Photo Credit Line

Who Took That Picture?

This photo credit line appears under a bit of descriptive text accompanying a page full of photos. | Image by Jacci Howard Bear | From Explore, October 2013, a Publication of the Corsicana Daily Sun.

The photo credit line or photo credit identifies the photographer, illustrator or copyright holder for images in a publication or on a website. The photo credit line may appear adjacent to photos, as part of the caption, or elsewhere on the page. The photo credit line is the photographer's equivalent of the byline for the author of a written work.

Although the internet is a great place for sharing, you shouldn't grab photos from other websites and use them in your own publication or blog without attribution.

Usually, that attribution takes the form of a photo credit line, often with a link to the photographer's website.

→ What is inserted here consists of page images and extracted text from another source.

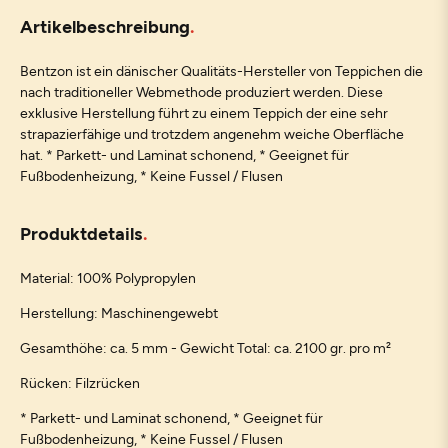
Artikelbeschreibung
Bentzon ist ein dänischer Qualitäts-Hersteller von Teppichen die
nach traditioneller Webmethode produziert werden. Diese
exklusive Herstellung führt zu einem Teppich der eine sehr
strapazierfähige und trotzdem angenehm weiche Oberfläche
hat. * Parkett- und Laminat schonend, * Geeignet für
Fußbodenheizung, * Keine Fussel / Flusen
Produktdetails
Material: 100% Polypropylen
Herstellung: Maschinengewebt
Gesamthöhe: ca. 5 mm - Gewicht Total: ca. 2100 gr. pro m²
Rücken: Filzrücken
* Parkett- und Laminat schonend, * Geeignet für
Fußbodenheizung, * Keine Fussel / Flusen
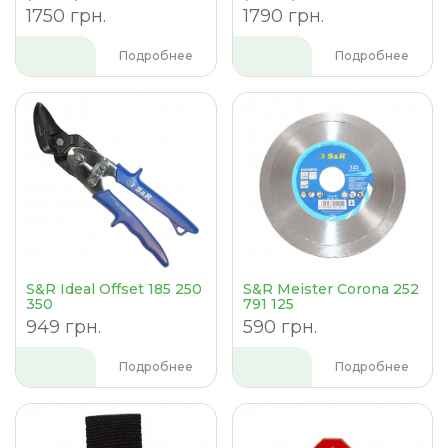
1750 грн.
1790 грн.
Подробнее
Подробнее
S&R Ideal Offset 185 250
S&R Meister Corona 252
350
791 125
949 грн.
590 грн.
Подробнее
Подробнее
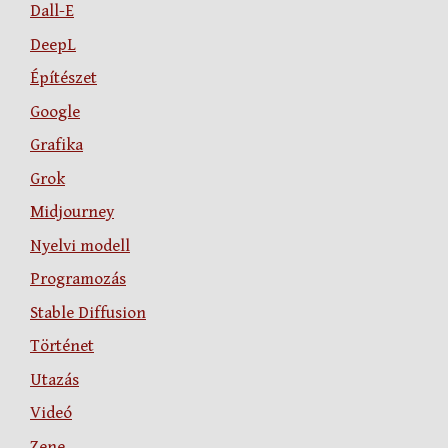
Dall-E
DeepL
Építészet
Google
Grafika
Grok
Midjourney
Nyelvi modell
Programozás
Stable Diffusion
Történet
Utazás
Videó
Zene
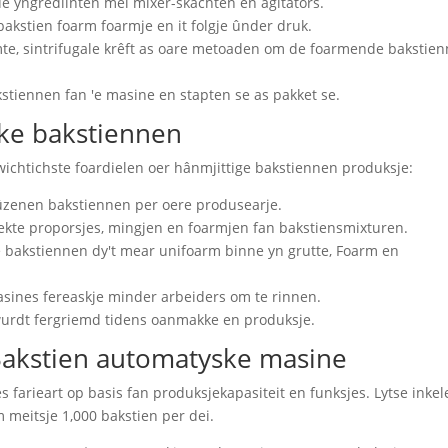
e yngrediïnten mei mixer-skachten en agitators.
bakstien foarm foarmje en it folgje ûnder druk.
te, sintrifugale krêft as oare metoaden om de foarmende bakstie
akstiennen fan 'e masine en stapten se as pakket se.
ke bakstiennen
chtichste foardielen oer hânmjittige bakstiennen produksje:
tûzenen bakstiennen per oere produsearje.
ekte proporsjes, mingjen en foarmjen fan bakstiensmixturen.
e bakstiennen dy't mear unifoarm binne yn grutte, Foarm en
asines fereaskje minder arbeiders om te rinnen.
wurdt fergriemd tidens oanmakke en produksje.
akstien automatyske masine
farieart op basis fan produksjekapasiteit en funksjes. Lytse inkel
 meitsje 1,000 bakstien per dei.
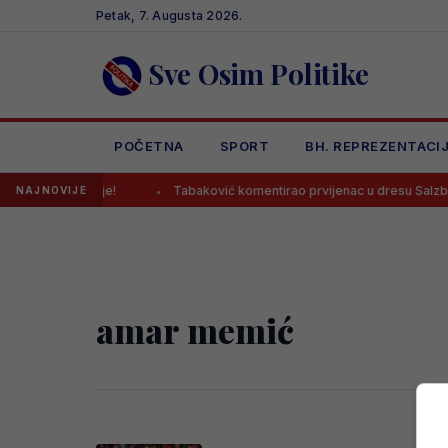
Skip
Petak, 7. Augusta 2026.
to
content
Sve Osim Politike
POČETNA
SPORT
BH. REPREZENTACI
om, tri su opcije!
Tabaković komentirao prvijenac u dresu Salzbu
NAJNOVIJE
amar memić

Publications typically have a standard format for the wording or placement of bylines and photo credits specified in their style guide. Photographers and copyright holders often require specific wording or offer suggested phrasing to accompany photographs or illustrations they supply. In the case of web use, linking to the photographer's site or other source may be required or suggested. Some examples:

  • Photo by Art T. Fotog
  • Drawings provided by A. Illustrator
  • Image courtesy of the Library of Congress
  • © 2017 House of Clip Art
  • XYZ Images | Art T. Fotog
  • "Pretty Picture" by Art T. Fotog is licensed under CC BY 2.0 

Usually the photo credit appears adjacent to the photo, either directly underneath or positioned along one edge. If several photos from the same photographer are used, one photo credit is sufficient.

If no style is specified, use a small—6 point—sans serif font, not bold, up the left or right side of the photo. If the photo is a full bleed, you can place the credit line inside the photo, near the edge, at a slightly larger size.